Nick Williams, managing partner of Arnolds Keys, discusses potential  property tax changes in the budget.

When Chancellor Rachel Reeves delivers her first budget on October 30, we are likely to see some radical tax changes. While the Labour manifesto ruled out any rises in income tax, national insurance and VAT, it seems certain that capital taxes will be high on the chancellor’s list when it comes to looking for new sources of income.  

Shifting the balance of taxation on earned and unearned income has long been an aspiration of the Labour Party, and with a newly-minted huge majority, now is the politically adept time to be tackling this issue.

Nick Williams, managing partner of Arnolds KeysNick Williams, managing partner of Arnolds Keys (Image: Arnolds Keys)

What this will mean for property taxes is less clear. Various commentators – and not just on the left of politics – have called for a unified land and buildings tax to replace the current system of council tax (which is based on valuations that are now more than three decades old), stamp duty (which, as it is only payable when a property is purchased, could be said to encourage people to stay put) and business rates (which many argue is not working well).

It is unlikely that such a radical change will be brought in without consultation, so therefore probably not in next month’s budget. But we may see some signposting of the chancellor’s aspirations in this area when she delivers her speech.

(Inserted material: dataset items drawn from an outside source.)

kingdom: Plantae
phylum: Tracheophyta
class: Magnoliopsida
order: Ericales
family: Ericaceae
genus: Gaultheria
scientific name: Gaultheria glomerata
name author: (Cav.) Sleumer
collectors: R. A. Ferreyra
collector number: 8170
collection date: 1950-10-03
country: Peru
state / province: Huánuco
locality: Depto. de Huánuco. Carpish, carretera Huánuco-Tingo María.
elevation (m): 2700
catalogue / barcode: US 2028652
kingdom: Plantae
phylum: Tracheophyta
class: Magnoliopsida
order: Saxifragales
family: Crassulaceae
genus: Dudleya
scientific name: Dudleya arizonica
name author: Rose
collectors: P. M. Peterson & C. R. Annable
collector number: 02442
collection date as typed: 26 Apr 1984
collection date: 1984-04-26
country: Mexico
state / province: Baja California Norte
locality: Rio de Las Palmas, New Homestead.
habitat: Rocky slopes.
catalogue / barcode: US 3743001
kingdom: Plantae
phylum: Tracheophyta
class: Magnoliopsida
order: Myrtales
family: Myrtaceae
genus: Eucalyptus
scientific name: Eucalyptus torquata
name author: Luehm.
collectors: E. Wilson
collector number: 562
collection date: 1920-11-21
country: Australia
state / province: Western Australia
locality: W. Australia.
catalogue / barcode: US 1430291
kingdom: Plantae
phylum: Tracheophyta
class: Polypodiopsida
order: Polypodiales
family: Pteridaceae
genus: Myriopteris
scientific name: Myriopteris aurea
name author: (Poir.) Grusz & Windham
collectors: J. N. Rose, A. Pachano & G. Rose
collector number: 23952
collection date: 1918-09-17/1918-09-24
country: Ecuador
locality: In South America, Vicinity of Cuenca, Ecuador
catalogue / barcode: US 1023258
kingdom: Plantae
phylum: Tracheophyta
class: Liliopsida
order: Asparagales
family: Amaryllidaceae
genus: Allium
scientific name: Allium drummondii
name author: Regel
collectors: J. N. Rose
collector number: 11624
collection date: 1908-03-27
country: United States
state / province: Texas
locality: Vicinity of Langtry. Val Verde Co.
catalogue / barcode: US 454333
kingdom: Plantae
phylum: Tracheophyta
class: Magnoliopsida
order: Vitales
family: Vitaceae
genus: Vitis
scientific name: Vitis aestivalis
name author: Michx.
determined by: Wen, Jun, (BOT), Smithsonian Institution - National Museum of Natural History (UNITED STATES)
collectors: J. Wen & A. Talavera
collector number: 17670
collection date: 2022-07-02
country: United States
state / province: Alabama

Much more likely will be an increase in capital taxes, with the potential for higher rates and/or lower allowances, as well as the possible reining in of benefits such as Business Property Relief. It is almost certain that the headline rate of capital gains tax will rise; the direction of travel will be to equalise these with income tax rates, although that may happen in steps and not all at once.

So what should the property investor do, given that they could be facing considerably higher tax bills when they come to divest their portfolios?  

Someone who is considering selling anyway should probably get on with it (it is not impossible that any change will be introduced immediately), but planning your investment strategy solely based on tax considerations can be one-dimensional.  

There are many things to take into consideration: potential income from rents, future capital growth, and the fact that property investment can be leveraged in a way that a cash investment never can. The answer is, as ever, to think in the long-term; short-term panic is often the wrong answer.